Cette sentence vient rallumer les projecteurs sur l’un des chantiers les plus controversés du pays. Tout commence en 2009 avec la pose de la première pierre du complexe sportif d’Olembé, présenté comme le futur joyau de 60.000 places devant accueillir la Can 2019. Il faudra attendre le 30 décembre 2015 pour que l’Etat signe le contrat de construction avec Piccini pour un montant initial de 163 milliards Fcfa. Après le retrait de l’organisation de la Can 2019 au Cameroun, Piccini réclame une enveloppe supplémentaire de 28 milliards Fcfa, portant le coût potentiel à 191 milliards Fcfa, une demande contestée par Yaoundé. Le bras de fer s’installe et les travaux s’enlisent jusqu’à ce que, le 30 novembre 2019, l’Etat résilie le contrat et évince l’entreprise italienne. Au moment de cette rupture, un solde d’environ 50 milliards Fcfa non décaissé serait encore resté logé dans une banque italienne, mais ce reliquat ne doit pas être confondu avec l’indemnisation, qui elle résulte d’une évaluation arbitrale de préjudices multiples.

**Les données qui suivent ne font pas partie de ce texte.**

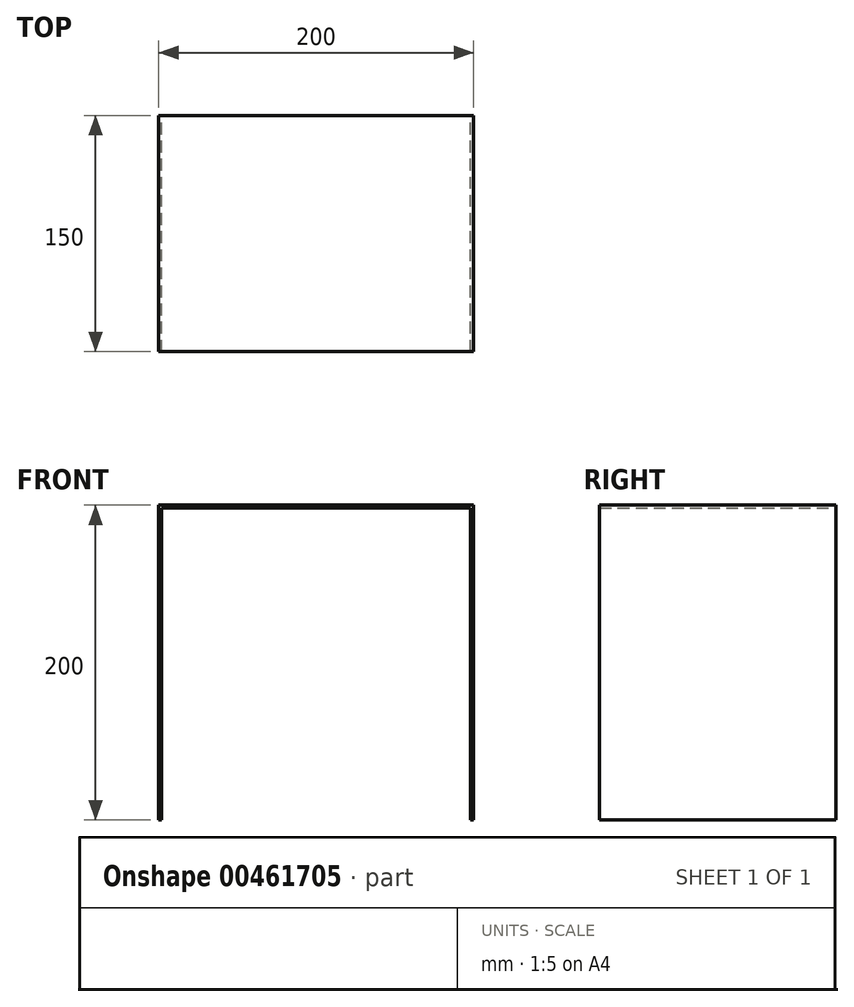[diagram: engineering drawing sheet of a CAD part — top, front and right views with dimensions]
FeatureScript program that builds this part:
annotation { "Feature Type Name" : "Feature", "Feature Type Description" : "" }
export const myFeature = defineFeature(function(context is Context, id is Id, definition is map)
    precondition{}
    {
        {
            var Q0;
            Q0=qCreatedBy(makeId("Front.planeOp"),FACE);
            var sketch = newSketch(context, id + "F0", { "sketchPlane" : qUnion([Q0])});
            skLineSegment(sketch, "E0.bottom", {"start": v(100, 100) * mm, "end": v(-100, 100) * mm});
            skLineSegment(sketch, "E0.left", {"start": v(100, 100) * mm, "end": v(100, -100) * mm});
            skLineSegment(sketch, "E0.right", {"start": v(-100, 100) * mm, "end": v(-100, -100) * mm});
            skPoint(sketch, "E0.middle", {"position": v(0, 0) * mm});
            skLineSegment(sketch, "E1.bottom", {"start": v(98.1, 98.1) * mm, "end": v(-98.1, 98.1) * mm});
            skLineSegment(sketch, "E1.left", {"start": v(98.1, 98.1) * mm, "end": v(98.1, -98.1) * mm});
            skLineSegment(sketch, "E1.right", {"start": v(-98.1, 98.1) * mm, "end": v(-98.1, -98.1) * mm});
            skLineSegment(sketch, "E2", {"start": v(-100, -100) * mm, "end": v(-98.1, -100) * mm});
            skLineSegment(sketch, "E3", {"start": v(100, -100) * mm, "end": v(98.1, -100) * mm});
            skLineSegment(sketch, "E4", {"start": v(98.1, -100) * mm, "end": v(98.1, -98.1) * mm});
            skLineSegment(sketch, "E5", {"start": v(-98.1, -100) * mm, "end": v(-98.1, -98.1) * mm});
            skSolve(sketch);
        }
        {
            var Q0;
            Q0=makeQuery(id+"F0.imprint","IMPRINT",FACE,{"disambiguationData":[TD([[makeQuery(id+"F0.imprint","IMPRINT",EDGE,{"derivedFrom":sQuery(id+"F0.wireOp",EDGE,"E0.bottom")}),1.0]])]});
            extrude(context, id + "F1", {"entities" : qUnion([Q0]), "depth" : 150 * mm});
        }
    });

Après Piccini, le chantier est confié au groupe canadien Magil, lui aussi débarqué à son tour par le gouvernement, ouvrant un nouveau front contentieux toujours pendant. Près de 10 ans après son démarrage effectif, le complexe n’est toujours pas totalement achevé et n’aura accueilli à ce jour que deux rencontres officielles majeures : les cérémonies d’ouverture et de clôture de la Can 2021 disputée en 2022.
Face à la sentence de l’instance américaine, le gouvernement, apprend-on, a annoncé son intention de demander l’annulation de la décision devant le Cirdi et d’ouvrir une autre procédure devant la Chambre de commerce internationale de Paris. La bataille judiciaire est donc loin d’être terminée, mais une certitude s’impose : le Complexe sportif d’Olembé, pensé comme le symbole de la Can 2019, est devenu le symbole le plus cher du divorce entre l’intérêt public et la gestion des grands projets d’infrastructures au Cameroun.